:: MATERIAL SHOWN ::
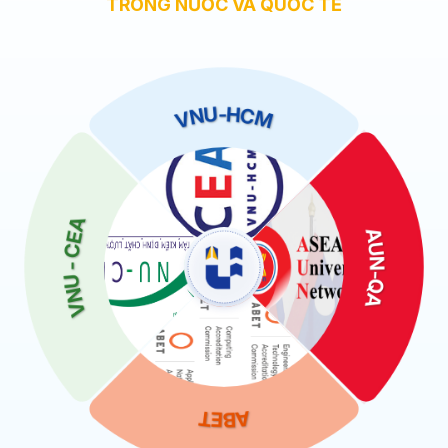
TRONG NƯỚC VÀ QUỐC TẾ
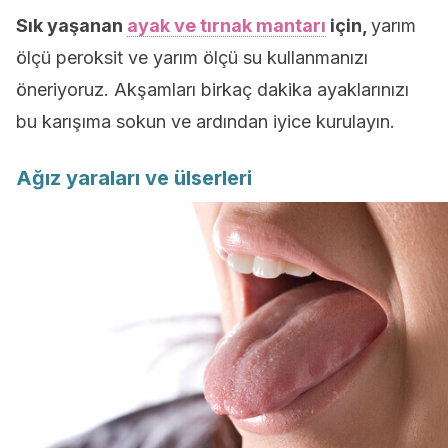
Sık yaşanan
ayak ve tırnak mantarı
için,
yarım
ölçü peroksit ve yarım ölçü su kullanmanızı
öneriyoruz. Akşamları birkaç dakika ayaklarınızı
bu karışıma sokun ve ardından iyice kurulayın.
Ağız yaraları ve ülserleri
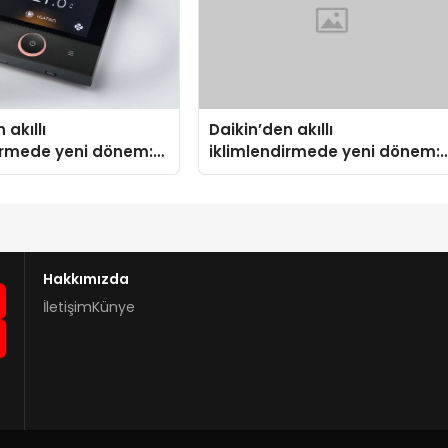
 akıllı
Daikin’den akıllı
irmede yeni dönem:
iklimlendirmede yeni dönem:
us Türkiye’de
Madoka Plus Türkiye’de
Hakkımızda
İletişim
Künye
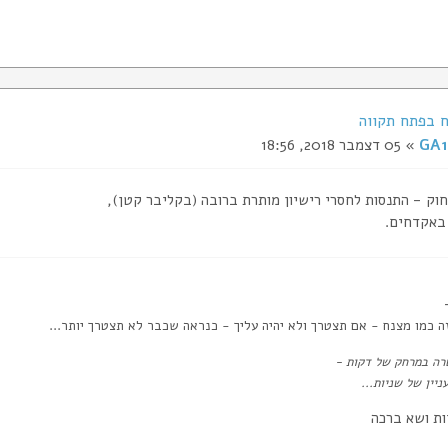
GA1
» 05 דצמבר 2018, 18:56
וק - התנסות לחסרי רישיון מותרת ברובה (בקליבר קטן),
באקדחים.
ה כמו מצנח - אם תצטרך ולא יהיה עליך - כנראה שכבר לא תצטרך יותר...
ה במרחק של דקות -
ניין של שניות...
ות ושא ברכה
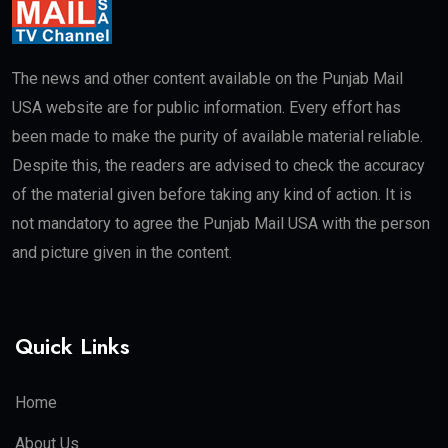
The news and other content available on the Punjab Mail
USA website are for public information. Every effort has
been made to make the purity of available material reliable.
Despite this, the readers are advised to check the accuracy
of the material given before taking any kind of action. It is
not mandatory to agree the Punjab Mail USA with the person
and picture given in the content.
Quick Links
Home
About Us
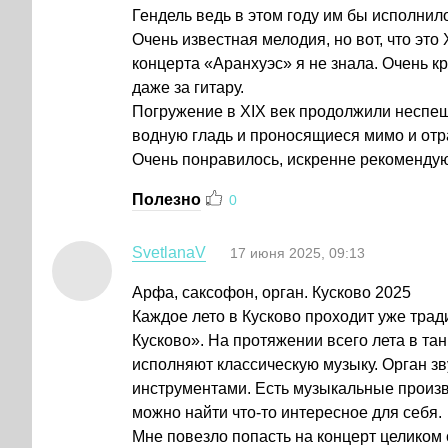
Гендель ведь в этом году им бы исполнило
Очень известная мелодия, но вот, что эт
концерта «Аранхуэс» я не знала. Очень к
даже за гитару.
Погружение в XIX век продолжили неспеш
водную гладь и проносящиеся мимо и отр
Очень понравилось, искренне рекомендую
Полезно
0
SvetlanaV
17 июня 2025, 09:13
Арфа, саксофон, орган. Кусково 2025
Каждое лето в Кусково проходит уже тра
Кусково». На протяжении всего лета в т
исполняют классическую музыку. Орган зв
инструментами. Есть музыкальные произв
можно найти что-то интересное для себя.
Мне повезло попасть на концерт целиком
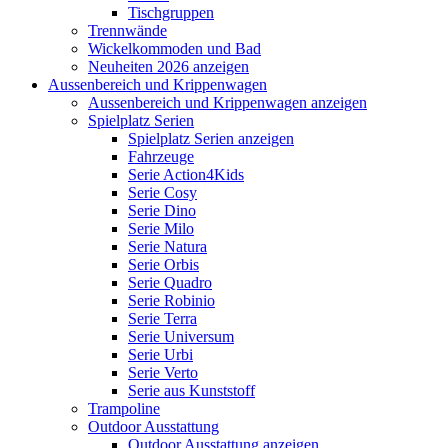
Tischgruppen
Trennwände
Wickelkommoden und Bad
Neuheiten 2026 anzeigen
Aussenbereich und Krippenwagen
Aussenbereich und Krippenwagen anzeigen
Spielplatz Serien
Spielplatz Serien anzeigen
Fahrzeuge
Serie Action4Kids
Serie Cosy
Serie Dino
Serie Milo
Serie Natura
Serie Orbis
Serie Quadro
Serie Robinio
Serie Terra
Serie Universum
Serie Urbi
Serie Verto
Serie aus Kunststoff
Trampoline
Outdoor Ausstattung
Outdoor Ausstattung anzeigen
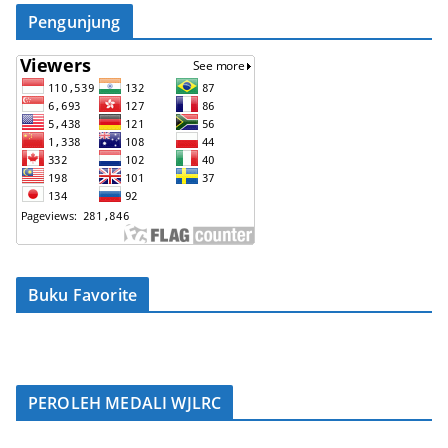
Pengunjung
Buku Favorite
PEROLEH MEDALI WJLRC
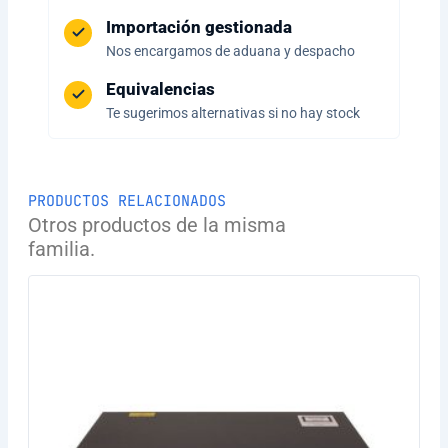
Importación gestionada
Nos encargamos de aduana y despacho
Equivalencias
Te sugerimos alternativas si no hay stock
PRODUCTOS RELACIONADOS
Otros productos de la misma
familia.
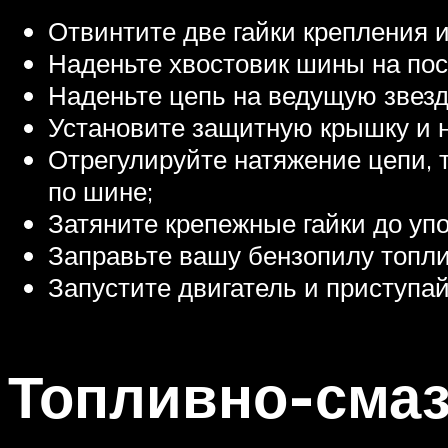
Отвинтите две гайки крепления 
Наденьте хвостовик шины на по
Наденьте цепь на ведущую звезд
Установите защитную крышку и на
Отрегулируйте натяжение цепи, 
по шине;
Затяните крепежные гайки до упо
Заправьте вашу бензопилу топли
Запустите двигатель и приступай
Топливно-сма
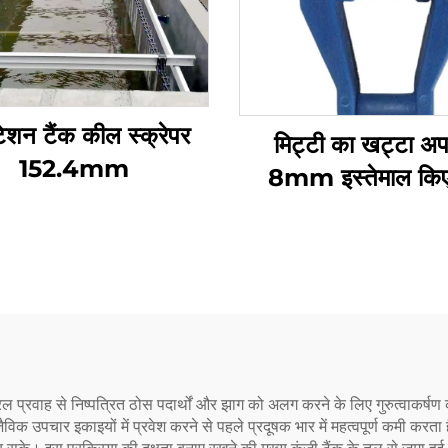
ंटेशन टैंक कील स्क्रेपर
मिट्टी का खट्टा अप
152.4mm
8mm इस्तेमाल किए
प्लास्टिक कनवेयर 
प्रवाह से निष्पत्रित ठोस पदार्थों और झाग को अलग करने के लिए गुरुत्वाकर्षण
पचार इकाइयों में प्रवेश करने से पहले प्रदूषक भार में महत्वपूर्ण कमी करता ह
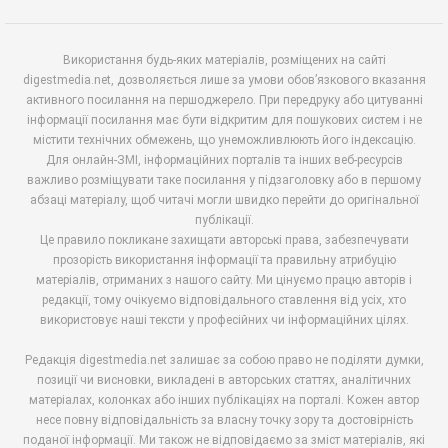
Використання будь-яких матеріалів, розміщених на сайті
digestmedia.net, дозволяється лише за умови обов’язкового вказання
активного посилання на першоджерело. При передруку або цитуванні
інформації посилання має бути відкритим для пошукових систем і не
містити технічних обмежень, що унеможливлюють його індексацію.
Для онлайн-ЗМІ, інформаційних порталів та інших веб-ресурсів
важливо розміщувати таке посилання у підзаголовку або в першому
абзаці матеріалу, щоб читачі могли швидко перейти до оригінальної
публікації.
Це правило покликане захищати авторські права, забезпечувати
прозорість використання інформації та правильну атрибуцію
матеріалів, отриманих з нашого сайту. Ми цінуємо працю авторів і
редакції, тому очікуємо відповідального ставлення від усіх, хто
використовує наші тексти у професійних чи інформаційних цілях.
Редакція digestmedia.net залишає за собою право не поділяти думки,
позиції чи висновки, викладені в авторських статтях, аналітичних
матеріалах, колонках або інших публікаціях на порталі. Кожен автор
несе повну відповідальність за власну точку зору та достовірність
поданої інформації. Ми також не відповідаємо за зміст матеріалів, які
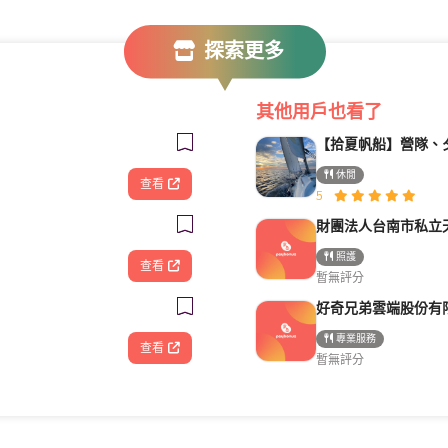
探索更多
其他用戶也看了
休閒
查看
5
照護
查看
暫無評分
專業服務
查看
暫無評分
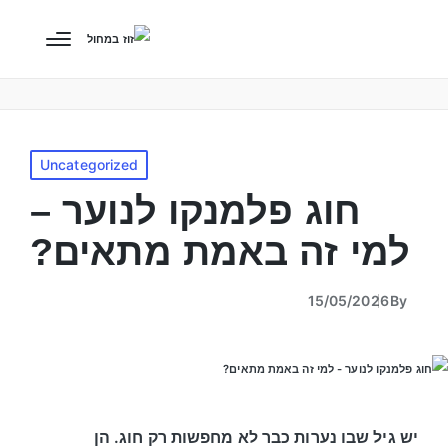
Uncategorized
חוג פלמנקו לנוער –
למי זה באמת מתאים?
15/05/2026
By
יש גיל שבו נערות כבר לא מחפשות רק חוג. הן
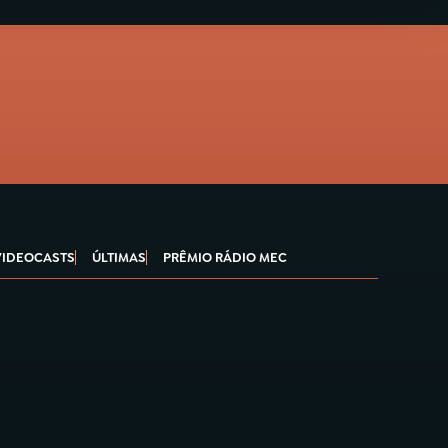
VIDEOCASTS
ÚLTIMAS
PRÊMIO RÁDIO MEC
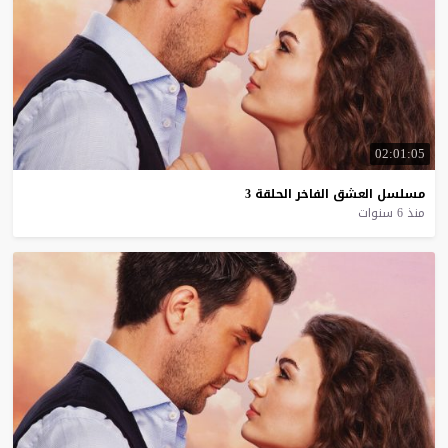
02:01:05
مسلسل
العشق
الفاخر
الحلقة
3
منذ 6 سنوات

:: HOW TO COMPLETE THIS TASK ::
Arrange the text read from the material above as a Markdown table with the columns "Number" and "Text line", giving each non-blank line its own numbered row. Leave out the pictures.

:: RESPONSE ::
| Number | Text line |
|---|---|
| 1 | TRONG NƯỚC VÀ QUỐC TẾ |
| 2 | Sık yaşanan |
| 3 | ayak ve tırnak mantarı |
| 4 | için, |
| 5 | yarım |
| 6 | ölçü peroksit ve yarım ölçü su kullanmanızı |
| 7 | öneriyoruz. Akşamları birkaç dakika ayaklarınızı |
| 8 | bu karışıma sokun ve ardından iyice kurulayın. |
| 9 | Ağız yaraları ve ülserleri |
| 10 |  akıllı |
| 11 | Daikin’den akıllı |
| 12 | irmede yeni dönem: |
| 13 | iklimlendirmede yeni dönem: |
| 14 | us Türkiye’de |
| 15 | Madoka Plus Türkiye’de |
| 16 | Hakkımızda |
| 17 | İletişim |
| 18 | Künye |
| 19 | GA1 |
| 20 | » 05 דצמבר 2018, 18:56 |
| 21 | וק - התנסות לחסרי רישיון מותרת ברובה (בקליבר קטן), |
| 22 | באקדחים. |
| 23 | ה כמו מצנח - אם תצטרך ולא יהיה עליך - כנראה שכבר לא תצטרך יותר... |
| 24 | ה במרחק של דקות - |
| 25 | ניין של שניות... |
| 26 | ות ושא ברכה |
| 27 | The news and other content available on the Punjab Mail |
| 28 | USA website are for public information. Every effort has |
| 29 | been made to make the purity of available material reliable. |
| 30 | Despite this, the readers are advised to check the accuracy |
| 31 | of the material given before taking any kind of action. It is |
| 32 | not mandatory to agree the Punjab Mail USA with the person |
| 33 | and picture given in the content. |
| 34 | Quick Links |
| 35 | Home |
| 36 | About Us |
| 37 | Гендель ведь в этом году им бы исполнило |
| 38 | Очень известная мелодия, но вот, что эт |
| 39 | концерта «Аранхуэс» я не знала. Очень к |
| 40 | даже за гитару. |
| 41 | Погружение в XIX век продолжили неспеш |
| 42 | водную гладь и проносящиеся мимо и отр |
| 43 | Очень понравилось, искренне рекомендую |
| 44 | Полезно |
| 45 | 0 |
| 46 | SvetlanaV |
| 47 | 17 июня 2025, 09:13 |
| 48 | Арфа, саксофон, орган. Кусково 2025 |
| 49 | Каждое лето в Кусково проходит уже тра |
| 50 | Кусково». На протяжении всего лета в т |
| 51 | исполняют классическую музыку. Орган зв |
| 52 | инструментами. Есть музыкальные произв |
| 53 | можно найти что-то интересное для себя. |
| 54 | Мне повезло попасть на концерт целиком |
| 55 | Tischgruppen |
| 56 | Trennwände |
| 57 | Wickelkommoden und Bad |
| 58 | Neuheiten 2026 anzeigen |
| 59 | Aussenbereich und Krippenwagen |
| 60 | Aussenbereich und Krippenwagen anzeigen |
| 61 | Spielplatz Serien |
| 62 | Spielplatz Serien anzeigen |
| 63 | Fahrzeuge |
| 64 | Serie Action4Kids |
| 65 | Serie Cosy |
| 66 | Serie Dino |
| 67 | Serie Milo |
| 68 | Serie Natura |
| 69 | Serie Orbis |
| 70 | Serie Quadro |
| 71 | Serie Robinio |
| 72 | Serie Terra |
| 73 | Serie Universum |
| 74 | Serie Urbi |
| 75 | Serie Verto |
| 76 | Serie aus Kunststoff |
| 77 | Trampoline |
| 78 | Outdoor Ausstattung |
| 79 | Outdoor Ausstattung anzeigen |
| 80 | Pengunjung |
| 81 | Buku Favorite |
| 82 | PEROLEH MEDALI WJLRC |
| 83 | Importación gestionada |
| 84 | Nos encargamos de aduana y despacho |
| 85 | Equivalencias |
| 86 | Te sugerimos alternativas si no hay stock |
| 87 | PRODUCTOS RELACIONADOS |
| 88 | Otros productos de la misma |
| 89 | familia. |
| 90 | Отвинтите две гайки крепления  |
| 91 | Наденьте хвостовик шины на по |
| 92 | Наденьте цепь на ведущую звезд |
| 93 | Установите защитную крышку и на |
| 94 | Отрегулируйте натяжение цепи,  |
| 95 | по шине; |
| 96 | Затяните крепежные гайки до упо |
| 97 | Заправьте вашу бензопилу топли |
| 98 | Запустите двигатель и приступай |
| 99 | Топливно-сма |
| 100 | ंटेशन टैंक कील स्क्रेपर |
| 101 | मिट्टी का खट्टा अप |
| 102 | 152.4mm |
| 103 | 8mm इस्तेमाल किए |
| 104 | प्लास्टिक कनवेयर  |
| 105 | प्रवाह से निष्पत्रित ठोस पदार्थों और झाग को अलग करने के लिए गुरुत्वाकर्षण |
| 106 | पचार इकाइयों में प्रवेश करने से पहले प्रदूषक भार में महत्वपूर्ण कमी करता ह |
| 107 | Використання будь-яких матеріалів, розміщених на сайті |
| 108 | digestmedia.net, дозволяється лише за умови обов’язкового вказання |
| 109 | активного посилання на першоджерело. При передруку або цитуванні |
| 110 | інформації посилання має бути відкритим для пошукових систем і не |
| 111 | містити технічних обмежень, що унеможливлюють його індексацію. |
| 112 | Для онлайн-ЗМІ, інформаційних порталів та інших веб-ресурсів |
| 113 | важливо розміщувати таке посилання у підзаголовку або в першому |
| 114 | абзаці матеріалу, щоб читачі могли швидко перейти до оригінальної |
| 115 | публікації. |
| 116 | Це правило покликане захищати авторські права, забезпечувати |
| 117 | прозорість використання інформації та правильну атрибуцію |
| 118 | матеріалів, отриманих з нашого сайту. Ми цінуємо працю авторів і |
| 119 | редакції, тому очікуємо відповідального ставлення від усіх, хто |
| 120 | використовує наші тексти у професійних чи інформаційних цілях. |
| 121 | Редакція digestmedia.net залишає за собою право не поділяти думки, |
| 122 | позиції чи висновки, викладені в авторських статтях, аналітичних |
| 123 | матеріалах, колонках або інших публікаціях на порталі. Кожен автор |
| 124 | несе повну відповідальність за власну точку зору та достовірність |
| 125 | поданої інформації. Ми також не відповідаємо за зміст матеріалів, які |
| 126 | 探索更多 |
| 127 | 其他用戶也看了 |
| 128 | 休閒 |
| 129 | 查看 |
| 130 | 5 |
| 131 | 照護 |
| 132 | 查看 |
| 133 | 暫無評分 |
| 134 | 專業服務 |
| 135 | 查看 |
| 136 | 暫無評分 |
| 137 | Uncategorized |
| 138 | חוג פלמנקו לנוער – |
| 139 | למי זה באמת מתאים? |
| 140 | 15/05/2026 |
| 141 | By |
| 142 | יש גיל שבו נערות כבר לא מחפשות רק חוג. הן |
| 143 | VIDEOCASTS |
| 144 | ÚLTIMAS |
| 145 | PRÊMIO RÁDIO MEC |
| 146 | 02:01:05 |
| 147 | مسلسل |
| 148 | العشق |
| 149 | الفاخر |
| 150 | الحلقة |
| 151 | 3 |
| 152 | منذ 6 سنوات |